• [Текст]:
Известный пример новосибирского «Никомеда». На его привлечение были потрачены огромные силы, но когда ему начали выдвигать какие-то условия, они быстро собрались и переехали в Ярославль. Там губернатор лично возглавил соответствующую комиссию, лично курировал весь проект. И были созданы все условия для инвестора. Сейчас «Никомед» приобрела компания «Токеда» — понятно, что это совсем другие деньги и перспективы развития. Мое мнение — власть должна была тогда в лепешку разбиться, предлагать что угодно, чтобы такие бизнесы здесь появились. Потому что вот у нас теперь здесь что? Построенный завод. Я, например, в случае чего ускоритель в карман не положу — это все останется здесь.
— Если почитать тематические федеральные исследования, то складывается такое ощущение, что весь рынок лекарственных препаратов, вообще биотехнологий — сосредоточен вокруг Москвы, максимум — до Урала. С чем связаны такие перекосы?
— Вопрос не простой. Прежде всего здесь банально меньше людей. Кроме того, московские издания, которые генерируют такие исследования, традиционно считают, что есть Москва, а потом уже все остальное. Представление этих людей о России очень условное. Такое ощущение, что кто-то в Москве пробивает под себя законы и им все равно, как это будет применяться в регионах. Нужно как-то избавляться от такой концентрации системы управления — ведь в итоге получается, что они жизни не видят, они ее не понимают.
Наконец, это вообще специфика российского бизнеса в этой отрасли. Если бы мы с Тромбовазимом опирались только на здоровую конкуренцию — у нас, по понятным причинам, не было бы никаких проблем. Мы бы выбили с рынка импортные препараты и по цене, и по безопасности, и по эффективности. Но практика несколько иная, поэтому сейчас мы готовимся судиться, «показывать зубы». Да, будет драка, но по-другому не получается. Этим мы сильно отличаемся от других стран — у нас все очень ограничено.

• [Задание]: Отредактируйте отрывок текста от «Наконец, это вообще» до «все очень ограничено.» включительно, заменив «импортные препараты» на «зарубежные лекарства».

• [Исходные данные]:
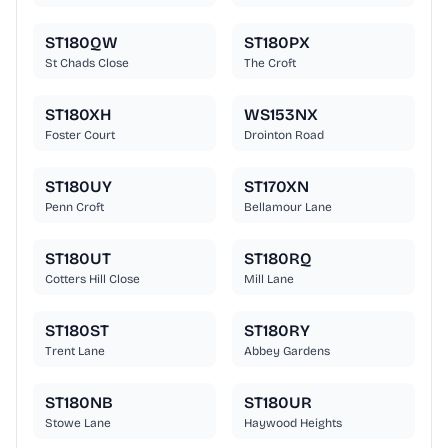
ST180QW
ST180PX
St Chads Close
The Croft
ST180XH
WS153NX
Foster Court
Drointon Road
ST180UY
ST170XN
Penn Croft
Bellamour Lane
ST180UT
ST180RQ
Cotters Hill Close
Mill Lane
ST180ST
ST180RY
Trent Lane
Abbey Gardens
ST180NB
ST180UR
Stowe Lane
Haywood Heights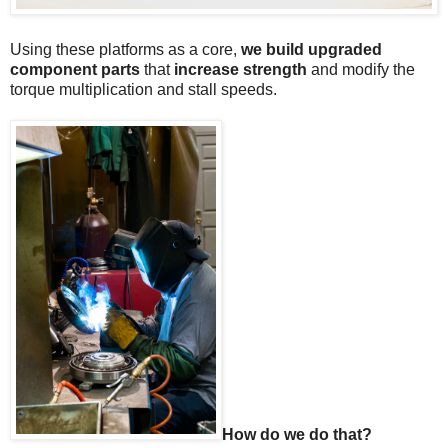
Using these platforms as a core,
we build upgraded
component parts
that
increase strength
and modify the
torque multiplication and stall speeds.
How do we do that?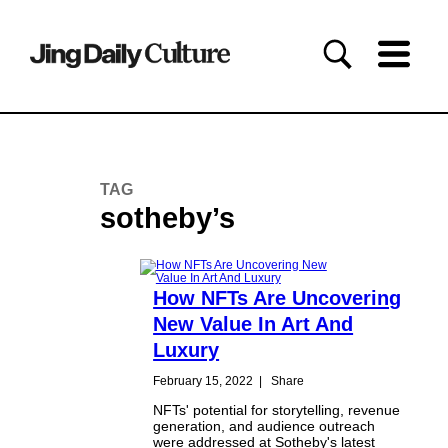
TAG
sotheby’s
How NFTs Are Uncovering
New Value In Art And
Luxury
February 15, 2022
|
Share
NFTs' potential for storytelling, revenue
generation, and audience outreach
were addressed at Sotheby's latest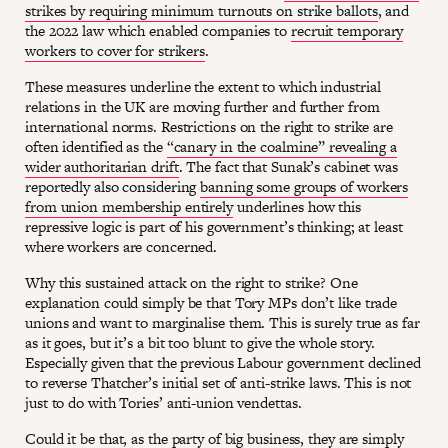
strikes by requiring minimum turnouts on strike ballots
, and
the 2022 law which enabled companies to
recruit temporary
workers to cover for strikers
.
These measures underline the extent to which industrial
relations in the UK are moving further and further from
international norms. Restrictions on the right to strike are
often identified as the
“canary in the coalmine” revealing a
wider authoritarian drift
. The fact that Sunak’s cabinet was
reportedly also considering
banning some groups of workers
from union membership entirely
underlines how this
repressive logic is part of his government’s thinking; at least
where workers are concerned.
Why this sustained attack on the right to strike? One
explanation could simply be that Tory MPs don’t like trade
unions and want to marginalise them. This is surely true as far
as it goes, but it’s a bit too blunt to give the whole story.
Especially given that the previous Labour government declined
to reverse Thatcher’s initial set of anti-strike laws. This is not
just to do with Tories’ anti-union vendettas.
Could it be that, as the party of big business, they are simply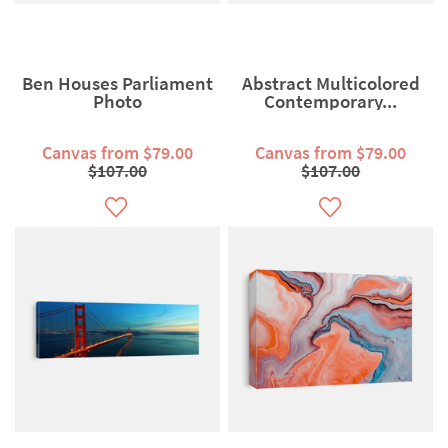
Ben Houses Parliament
Abstract Multicolored
Photo
Contemporary...
Canvas from $79.00
Canvas from $79.00
$107.00
$107.00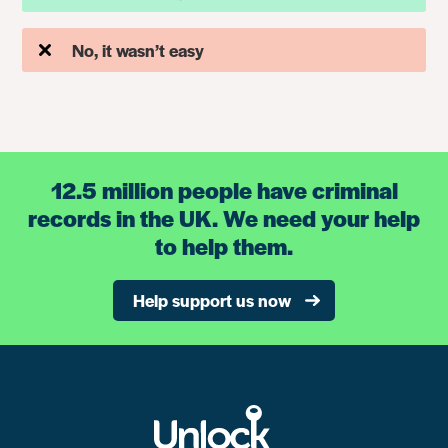
No, it wasn’t easy
12.5 million people have criminal
records in the UK. We need your help
to help them.
Help support us now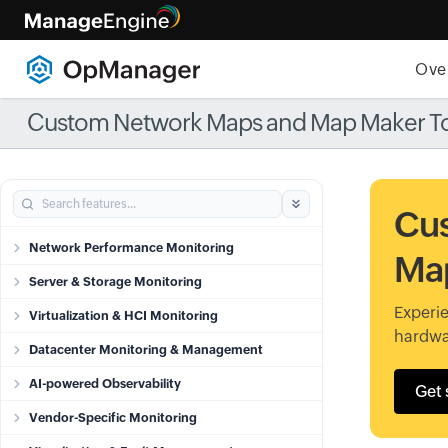
Ove
Custom Network Maps and Map Maker T
Cu
Network Performance Monitoring
Map
Server & Storage Monitoring
Experie
Virtualization & HCI Monitoring
hardwa
Datacenter Monitoring & Management
AI-powered Observability
Get 
Vendor-Specific Monitoring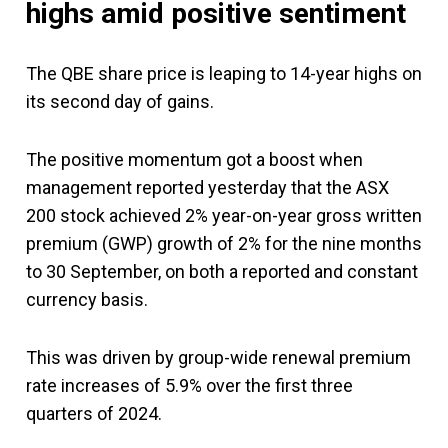
highs amid positive sentiment
The QBE share price is leaping to 14-year highs on
its second day of gains.
The positive momentum got a boost when
management reported yesterday that the ASX
200 stock achieved 2% year-on-year gross written
premium (GWP) growth of 2% for the nine months
to 30 September, on both a reported and constant
currency basis.
This was driven by group-wide renewal premium
rate increases of 5.9% over the first three
quarters of 2024.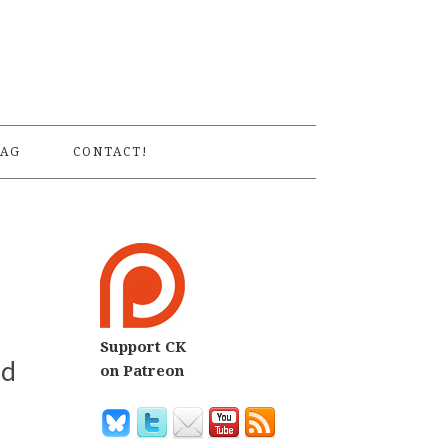
S
AG
CONTACT!
Support CK
ed
on Patreon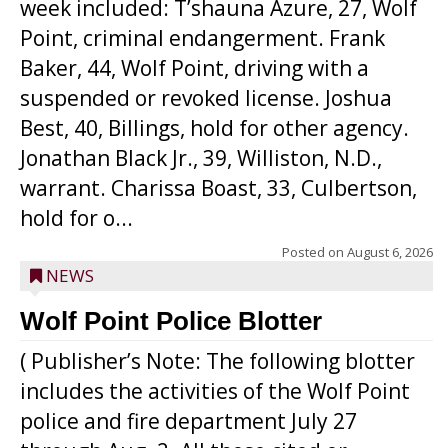
week included: T’shauna Azure, 27, Wolf
Point, criminal endangerment. Frank
Baker, 44, Wolf Point, driving with a
suspended or revoked license. Joshua
Best, 40, Billings, hold for other agency.
Jonathan Black Jr., 39, Williston, N.D.,
warrant. Charissa Boast, 33, Culbertson,
hold for o...
Posted on
August 6, 2026
NEWS
Wolf Point Police Blotter
( Publisher’s Note: The following blotter
includes the activities of the Wolf Point
police and fire department July 27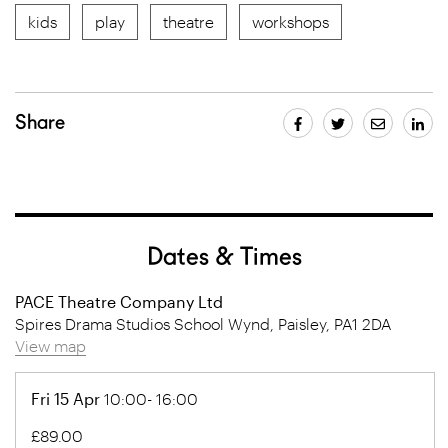
kids
play
theatre
workshops
Share
Dates & Times
PACE Theatre Company Ltd
Spires Drama Studios School Wynd, Paisley, PA1 2DA
View map
Fri 15 Apr
10:00- 16:00
£89.00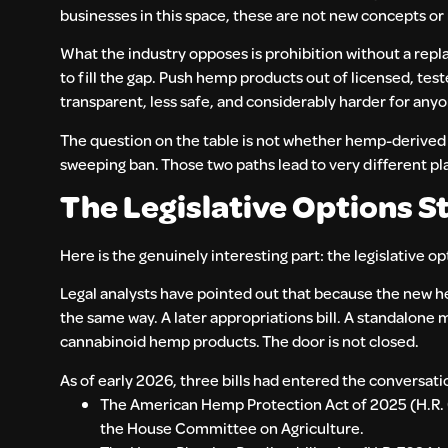
businesses in this space, these are not new concepts or
What the industry opposes is prohibition without a repl
to fill the gap. Push hemp products out of licensed, te
transparent, less safe, and considerably harder for anyo
The question on the table is not whether hemp-derived c
sweeping ban. Those two paths lead to very different pl
The Legislative Options Sti
Here is the genuinely interesting part: the legislative op
Legal analysts have pointed out that because the new h
the same way. A later appropriations bill. A standalone 
cannabinoid hemp products. The door is not closed.
As of early 2026, three bills had entered the conversatio
The American Hemp Protection Act of 2025 (H.R.
the House Committee on Agriculture.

• [Ответ]:
Наконец, это вообще специфика российского бизнеса в этой отрасли. Если бы мы с Тромбовазимом опирались только на здоровую конкуренцию — у нас, по понятным причинам, не было бы никаких проблем. Мы бы выбили с рынка зарубежные лекарства и по цене, и по безопасности, и по эффективности. Но практика несколько иная, поэтому сейчас мы готовимся судиться, «показывать зубы». Да, будет драка, но по-другому не получается. Этим мы сильно отличаемся от других стран — у нас все очень ограничено.